IL TEMPO (L. FRASCA) - Dopo le parole, i fatti. Espressione che in chiave ultras va letta: dopo i cori, il sangue. La caccia al romanista è già partita. Una guerra annunciata a gran voce dalla Curva A del Napoli nelle partite successive alle pistolettate dell’Olimpico che hanno macchiato la finale di Coppa Italia: «Non finisce così». E ribadita, stavolta sottovoce, ai funerali di Ciro Esposito, dove gli appelli alla pace sono caduti nel vuoto. Scampia si era riunita per dire addio a un suo figlio sfortunato, ucciso per una partita di pallone. Ma il tendone a due passi delle famigerate Vele ha ospitato anche l’internazionale ultras con rappresentati delle curve di mezza Italia e non solo, laziali in testa.

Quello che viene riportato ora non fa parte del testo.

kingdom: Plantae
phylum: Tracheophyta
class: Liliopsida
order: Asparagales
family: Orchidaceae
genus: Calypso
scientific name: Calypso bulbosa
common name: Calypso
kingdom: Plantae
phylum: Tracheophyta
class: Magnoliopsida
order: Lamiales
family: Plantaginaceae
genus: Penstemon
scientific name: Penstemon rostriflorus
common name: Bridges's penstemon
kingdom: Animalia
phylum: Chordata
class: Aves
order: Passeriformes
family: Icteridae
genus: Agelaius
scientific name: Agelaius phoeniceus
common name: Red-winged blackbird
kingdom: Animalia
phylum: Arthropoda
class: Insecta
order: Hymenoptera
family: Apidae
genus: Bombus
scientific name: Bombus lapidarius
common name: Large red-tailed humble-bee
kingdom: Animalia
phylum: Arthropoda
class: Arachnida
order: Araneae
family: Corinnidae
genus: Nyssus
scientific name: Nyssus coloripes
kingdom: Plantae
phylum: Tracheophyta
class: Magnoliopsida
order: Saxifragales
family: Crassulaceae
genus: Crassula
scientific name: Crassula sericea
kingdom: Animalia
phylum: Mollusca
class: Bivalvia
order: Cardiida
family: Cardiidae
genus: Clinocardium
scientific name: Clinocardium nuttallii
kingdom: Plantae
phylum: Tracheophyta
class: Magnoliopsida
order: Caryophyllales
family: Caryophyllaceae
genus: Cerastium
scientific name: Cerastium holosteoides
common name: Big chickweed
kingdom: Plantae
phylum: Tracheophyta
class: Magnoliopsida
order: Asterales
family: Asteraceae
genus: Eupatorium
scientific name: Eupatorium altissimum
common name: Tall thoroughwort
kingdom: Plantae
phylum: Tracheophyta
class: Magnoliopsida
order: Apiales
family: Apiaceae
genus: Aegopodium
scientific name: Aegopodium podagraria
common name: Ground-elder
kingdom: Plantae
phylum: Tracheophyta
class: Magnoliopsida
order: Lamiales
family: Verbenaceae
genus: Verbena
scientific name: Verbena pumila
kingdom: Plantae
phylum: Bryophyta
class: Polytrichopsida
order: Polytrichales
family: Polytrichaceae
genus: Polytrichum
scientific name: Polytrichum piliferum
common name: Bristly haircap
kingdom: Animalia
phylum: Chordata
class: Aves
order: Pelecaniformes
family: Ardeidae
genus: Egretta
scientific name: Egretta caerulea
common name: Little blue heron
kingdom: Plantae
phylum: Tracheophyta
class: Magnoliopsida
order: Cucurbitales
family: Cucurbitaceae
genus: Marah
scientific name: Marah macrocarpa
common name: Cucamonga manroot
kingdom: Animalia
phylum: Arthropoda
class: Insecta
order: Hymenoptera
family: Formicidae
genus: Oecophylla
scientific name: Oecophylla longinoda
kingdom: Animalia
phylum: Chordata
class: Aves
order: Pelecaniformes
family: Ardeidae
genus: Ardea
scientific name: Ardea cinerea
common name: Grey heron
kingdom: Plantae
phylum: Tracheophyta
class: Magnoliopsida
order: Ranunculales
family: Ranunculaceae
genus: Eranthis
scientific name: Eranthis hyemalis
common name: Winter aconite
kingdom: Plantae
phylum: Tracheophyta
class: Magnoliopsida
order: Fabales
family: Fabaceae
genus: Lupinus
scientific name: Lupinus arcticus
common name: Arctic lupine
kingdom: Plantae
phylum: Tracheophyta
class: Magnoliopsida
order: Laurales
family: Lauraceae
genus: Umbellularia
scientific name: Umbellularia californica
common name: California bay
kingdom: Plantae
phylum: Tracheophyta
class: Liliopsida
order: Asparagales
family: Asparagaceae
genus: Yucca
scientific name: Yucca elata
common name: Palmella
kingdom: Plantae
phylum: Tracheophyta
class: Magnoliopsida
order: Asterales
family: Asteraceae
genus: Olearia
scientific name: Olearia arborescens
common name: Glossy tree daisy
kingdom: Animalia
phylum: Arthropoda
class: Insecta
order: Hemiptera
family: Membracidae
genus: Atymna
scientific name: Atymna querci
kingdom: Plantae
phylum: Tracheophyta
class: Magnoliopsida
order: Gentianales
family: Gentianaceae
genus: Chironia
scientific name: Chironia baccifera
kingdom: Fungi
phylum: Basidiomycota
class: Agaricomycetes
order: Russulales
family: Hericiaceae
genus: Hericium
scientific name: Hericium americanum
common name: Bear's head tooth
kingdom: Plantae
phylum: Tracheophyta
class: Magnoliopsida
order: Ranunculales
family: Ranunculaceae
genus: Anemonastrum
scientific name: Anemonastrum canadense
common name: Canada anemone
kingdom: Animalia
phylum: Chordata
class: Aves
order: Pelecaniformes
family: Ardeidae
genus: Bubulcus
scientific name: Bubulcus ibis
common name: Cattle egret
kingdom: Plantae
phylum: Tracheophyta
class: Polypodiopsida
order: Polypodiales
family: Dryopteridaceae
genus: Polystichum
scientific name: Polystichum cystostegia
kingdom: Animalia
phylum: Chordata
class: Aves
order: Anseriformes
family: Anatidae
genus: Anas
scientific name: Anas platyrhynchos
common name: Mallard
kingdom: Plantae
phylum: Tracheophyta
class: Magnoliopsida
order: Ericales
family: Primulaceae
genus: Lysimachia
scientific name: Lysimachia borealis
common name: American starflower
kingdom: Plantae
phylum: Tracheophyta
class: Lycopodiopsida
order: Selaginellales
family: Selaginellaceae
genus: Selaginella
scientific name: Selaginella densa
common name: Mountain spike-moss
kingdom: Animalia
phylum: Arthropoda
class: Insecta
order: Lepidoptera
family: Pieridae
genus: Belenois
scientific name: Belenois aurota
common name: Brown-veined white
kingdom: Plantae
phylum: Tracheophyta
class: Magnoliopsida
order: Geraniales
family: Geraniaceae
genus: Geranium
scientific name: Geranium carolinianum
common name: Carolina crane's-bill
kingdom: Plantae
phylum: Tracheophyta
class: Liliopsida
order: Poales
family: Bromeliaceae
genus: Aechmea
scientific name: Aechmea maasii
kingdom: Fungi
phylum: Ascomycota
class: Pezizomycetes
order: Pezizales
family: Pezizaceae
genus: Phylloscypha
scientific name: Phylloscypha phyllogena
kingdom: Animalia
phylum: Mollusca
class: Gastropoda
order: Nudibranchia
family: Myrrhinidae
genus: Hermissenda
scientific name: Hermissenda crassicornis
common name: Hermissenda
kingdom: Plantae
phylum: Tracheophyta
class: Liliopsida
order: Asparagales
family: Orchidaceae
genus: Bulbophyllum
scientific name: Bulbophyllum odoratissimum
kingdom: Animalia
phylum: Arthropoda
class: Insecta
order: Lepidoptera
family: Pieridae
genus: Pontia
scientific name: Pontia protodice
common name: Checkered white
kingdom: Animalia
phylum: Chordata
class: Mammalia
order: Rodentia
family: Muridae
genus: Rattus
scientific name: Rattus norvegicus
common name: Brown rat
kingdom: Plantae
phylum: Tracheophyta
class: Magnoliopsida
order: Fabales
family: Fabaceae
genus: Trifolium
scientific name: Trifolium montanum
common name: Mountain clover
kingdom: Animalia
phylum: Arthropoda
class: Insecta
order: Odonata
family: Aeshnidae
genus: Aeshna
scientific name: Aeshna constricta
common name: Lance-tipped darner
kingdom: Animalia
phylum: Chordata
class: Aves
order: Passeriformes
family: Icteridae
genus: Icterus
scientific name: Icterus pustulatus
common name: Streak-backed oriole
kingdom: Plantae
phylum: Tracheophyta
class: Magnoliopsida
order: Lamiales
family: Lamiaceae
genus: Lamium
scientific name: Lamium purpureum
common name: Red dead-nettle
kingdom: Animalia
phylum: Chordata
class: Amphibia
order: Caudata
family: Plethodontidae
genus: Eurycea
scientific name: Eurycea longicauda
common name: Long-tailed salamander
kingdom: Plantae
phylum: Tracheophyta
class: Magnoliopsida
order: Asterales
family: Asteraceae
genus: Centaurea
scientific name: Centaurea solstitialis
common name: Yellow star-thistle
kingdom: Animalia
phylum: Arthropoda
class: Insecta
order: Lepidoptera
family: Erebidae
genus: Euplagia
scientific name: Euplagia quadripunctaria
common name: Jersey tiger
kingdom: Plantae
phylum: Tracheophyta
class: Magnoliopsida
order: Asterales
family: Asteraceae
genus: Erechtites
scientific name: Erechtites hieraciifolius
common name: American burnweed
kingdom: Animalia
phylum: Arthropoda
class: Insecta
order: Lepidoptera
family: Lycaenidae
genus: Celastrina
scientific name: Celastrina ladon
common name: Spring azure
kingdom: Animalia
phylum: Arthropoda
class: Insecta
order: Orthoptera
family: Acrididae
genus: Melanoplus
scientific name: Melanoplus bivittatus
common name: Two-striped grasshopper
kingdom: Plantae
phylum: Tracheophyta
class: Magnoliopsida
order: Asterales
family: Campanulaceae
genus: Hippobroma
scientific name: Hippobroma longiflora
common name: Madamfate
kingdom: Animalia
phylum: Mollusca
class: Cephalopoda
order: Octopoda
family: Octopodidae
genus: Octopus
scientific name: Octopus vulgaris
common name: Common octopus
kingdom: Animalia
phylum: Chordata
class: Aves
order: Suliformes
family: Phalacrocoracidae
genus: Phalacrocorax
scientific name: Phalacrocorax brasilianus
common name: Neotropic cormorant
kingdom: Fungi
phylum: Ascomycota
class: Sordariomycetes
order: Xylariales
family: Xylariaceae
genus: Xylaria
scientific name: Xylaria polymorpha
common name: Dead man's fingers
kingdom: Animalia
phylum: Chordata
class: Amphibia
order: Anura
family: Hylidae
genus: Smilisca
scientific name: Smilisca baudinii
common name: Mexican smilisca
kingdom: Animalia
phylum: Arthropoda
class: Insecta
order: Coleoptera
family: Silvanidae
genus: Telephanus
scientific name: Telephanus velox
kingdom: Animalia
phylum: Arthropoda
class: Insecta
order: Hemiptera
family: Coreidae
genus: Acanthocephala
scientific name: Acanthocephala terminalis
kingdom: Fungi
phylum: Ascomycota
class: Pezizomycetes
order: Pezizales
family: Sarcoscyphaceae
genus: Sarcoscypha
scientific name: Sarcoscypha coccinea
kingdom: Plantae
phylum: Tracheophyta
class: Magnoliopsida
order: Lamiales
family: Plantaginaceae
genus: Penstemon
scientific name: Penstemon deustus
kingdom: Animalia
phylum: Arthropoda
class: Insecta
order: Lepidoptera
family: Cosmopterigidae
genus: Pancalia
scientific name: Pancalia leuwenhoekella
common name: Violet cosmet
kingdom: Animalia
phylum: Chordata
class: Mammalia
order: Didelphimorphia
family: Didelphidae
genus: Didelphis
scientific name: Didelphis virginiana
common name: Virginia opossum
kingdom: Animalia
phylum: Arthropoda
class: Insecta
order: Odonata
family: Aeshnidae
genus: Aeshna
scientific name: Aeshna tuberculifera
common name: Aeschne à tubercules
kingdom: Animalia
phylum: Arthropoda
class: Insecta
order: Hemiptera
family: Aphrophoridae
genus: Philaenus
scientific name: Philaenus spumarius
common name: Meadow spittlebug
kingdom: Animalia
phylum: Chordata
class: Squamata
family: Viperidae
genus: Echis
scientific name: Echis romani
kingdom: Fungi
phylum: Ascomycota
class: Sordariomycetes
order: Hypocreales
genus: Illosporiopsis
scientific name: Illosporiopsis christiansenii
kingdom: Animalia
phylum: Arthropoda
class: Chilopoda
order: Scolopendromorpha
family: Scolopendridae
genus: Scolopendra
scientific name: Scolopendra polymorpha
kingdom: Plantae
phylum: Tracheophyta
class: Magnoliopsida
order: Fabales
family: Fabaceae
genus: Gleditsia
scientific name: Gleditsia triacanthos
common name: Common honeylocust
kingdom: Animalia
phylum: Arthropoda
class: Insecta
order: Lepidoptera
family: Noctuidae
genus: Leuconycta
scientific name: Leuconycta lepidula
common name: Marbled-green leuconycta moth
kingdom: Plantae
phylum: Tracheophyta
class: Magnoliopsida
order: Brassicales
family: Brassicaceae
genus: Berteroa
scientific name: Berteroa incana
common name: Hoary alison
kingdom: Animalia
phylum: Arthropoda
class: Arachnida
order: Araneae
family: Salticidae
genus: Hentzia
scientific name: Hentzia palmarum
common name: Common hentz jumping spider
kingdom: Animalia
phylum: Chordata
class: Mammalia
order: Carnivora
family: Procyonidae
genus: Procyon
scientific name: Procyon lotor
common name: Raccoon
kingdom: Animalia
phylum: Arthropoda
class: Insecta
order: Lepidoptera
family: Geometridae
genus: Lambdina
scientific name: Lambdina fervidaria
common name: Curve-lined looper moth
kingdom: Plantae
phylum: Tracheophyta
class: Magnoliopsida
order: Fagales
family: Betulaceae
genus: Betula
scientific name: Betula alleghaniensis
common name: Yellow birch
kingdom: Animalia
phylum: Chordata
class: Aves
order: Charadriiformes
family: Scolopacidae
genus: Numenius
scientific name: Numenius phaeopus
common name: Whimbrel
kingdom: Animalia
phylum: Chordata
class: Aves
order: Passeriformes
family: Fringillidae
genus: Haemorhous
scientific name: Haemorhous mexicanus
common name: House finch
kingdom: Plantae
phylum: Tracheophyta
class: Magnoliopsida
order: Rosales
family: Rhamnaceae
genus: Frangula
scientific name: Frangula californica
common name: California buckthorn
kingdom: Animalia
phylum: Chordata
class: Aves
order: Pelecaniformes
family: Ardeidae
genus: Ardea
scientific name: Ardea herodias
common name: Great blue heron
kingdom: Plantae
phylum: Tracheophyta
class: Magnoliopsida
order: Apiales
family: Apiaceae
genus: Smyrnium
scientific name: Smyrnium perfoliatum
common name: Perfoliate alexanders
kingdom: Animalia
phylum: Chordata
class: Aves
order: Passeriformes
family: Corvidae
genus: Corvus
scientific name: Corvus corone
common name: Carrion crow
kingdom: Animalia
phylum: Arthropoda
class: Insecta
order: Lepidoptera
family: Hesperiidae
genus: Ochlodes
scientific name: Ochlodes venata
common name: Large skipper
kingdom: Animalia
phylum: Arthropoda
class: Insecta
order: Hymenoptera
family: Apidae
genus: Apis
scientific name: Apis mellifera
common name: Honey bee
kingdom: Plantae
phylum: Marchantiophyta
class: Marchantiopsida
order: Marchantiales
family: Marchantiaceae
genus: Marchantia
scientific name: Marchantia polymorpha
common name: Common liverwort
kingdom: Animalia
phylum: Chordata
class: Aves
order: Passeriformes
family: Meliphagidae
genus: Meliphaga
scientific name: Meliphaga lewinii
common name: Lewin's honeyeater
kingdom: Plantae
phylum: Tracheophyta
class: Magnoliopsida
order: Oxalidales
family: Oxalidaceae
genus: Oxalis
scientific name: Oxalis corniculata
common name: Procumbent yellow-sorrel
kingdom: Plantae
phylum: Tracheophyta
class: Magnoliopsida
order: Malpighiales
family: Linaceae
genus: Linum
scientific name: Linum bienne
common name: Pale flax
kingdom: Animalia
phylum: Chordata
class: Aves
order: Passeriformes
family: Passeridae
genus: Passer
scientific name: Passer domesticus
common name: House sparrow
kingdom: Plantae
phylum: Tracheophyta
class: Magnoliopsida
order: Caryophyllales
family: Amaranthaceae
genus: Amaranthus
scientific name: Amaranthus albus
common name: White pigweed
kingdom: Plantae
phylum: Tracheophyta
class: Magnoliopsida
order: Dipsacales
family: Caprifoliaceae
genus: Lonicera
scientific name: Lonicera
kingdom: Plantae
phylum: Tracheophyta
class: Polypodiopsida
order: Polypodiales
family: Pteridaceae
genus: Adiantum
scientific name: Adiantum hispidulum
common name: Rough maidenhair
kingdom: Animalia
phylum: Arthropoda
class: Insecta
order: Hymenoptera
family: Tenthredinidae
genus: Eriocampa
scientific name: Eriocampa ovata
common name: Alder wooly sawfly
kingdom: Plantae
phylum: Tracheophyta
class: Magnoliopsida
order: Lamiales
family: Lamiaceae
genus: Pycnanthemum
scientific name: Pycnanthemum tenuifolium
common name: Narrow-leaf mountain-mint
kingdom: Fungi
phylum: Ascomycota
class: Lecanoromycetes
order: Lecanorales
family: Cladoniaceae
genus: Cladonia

Nei giorni e nelle settimane trascorsi tra gli spari e la morte di Esposito, incuranti degli appelli della madre e della fidanzata del ragazzo, sono state passate al vaglio centinaia di foto, ore e ore di video, per riconoscere, individuare e poi colpire. È caccia ai tatuaggi, soprattutto. Tratti unici e distintivi. Un tam tam che parte dal cuore del tifo violento napoletano e rilanciato dai social network, Facebook su tutti. Nel mirino gli «infami» giallorossi, soprattutto quelli che allo stadio hanno mostrato gli striscioni inneggianti a De Santis. «Non rinneghiamo un fratello», ha ribadito ieri un comunicato che porta la firma della Curva Sud. Un gesto che non è stato certo accolto come un ramoscello di ulivo dai siti di riferimento degli ultras partenopei. Sulla pagina Facebook «Curva A coerenza e mentalità» il comunicato ieri era il post d’apertura. Il commento più pacato? «Bastardi». Il resto dei contenuti è monocorde: «Romanista sei il primo della lista», «Che sia leghista o romanista... sarà odio a prima vista», «03-05-14 Romanista infame», «Ciro vive», «Hai preparato un agguato soltanto per sparare. Ti credi un ultras ma sei solo un criminale».
Prima della guerra del campionato, un’estate di guerriglia. Da Napoli a Roma si susseguono voci, racconti, frammenti. Episodi che spesso non trovano conferme ufficiali, dato che i protagonisti non sono soliti correre dai carabinieri a sporgere regolare denuncia come farebbe un comune cittadino. Teatro dei primi scontri tra ultras napoletani e romani sarebbero alcune zone del litorale abruzzese, nel Pescarese. Battaglia in territorio neutro, come si temeva. Il Tempo nei giorni scorsi l’ha scritto: la galassia del tifo organizzato vive di gemellaggi, alleanze, rivalità. Dividere il campo di battaglia tra romanisti e napoletani è semplicistico e riduttivo. I partenopei sono gemellati con Genoa, Catania, Ancona e parte del tifo del Palermo. Siviglia e Boussia Dortmund le alleate europee. Tutte tifoserie pronte a menare le mani per aiutare gli «amici». In sintesi, nessun porto è sicuro per gli ultras romanisti. I pericoli maggiori vengono dal Centro-Sud. Il tifo napolentano negli anni ha intessuto solidi rapporti con la galassia delle serie minori, con le miriadi di club di Campania, Calabria, Puglia per i quali gli ultras azzurri sono un punto di riferimento. Da Roma in giù ogni autogrill, stazione, piazzola di autostrada, potrebbe diventare un campo di battaglia.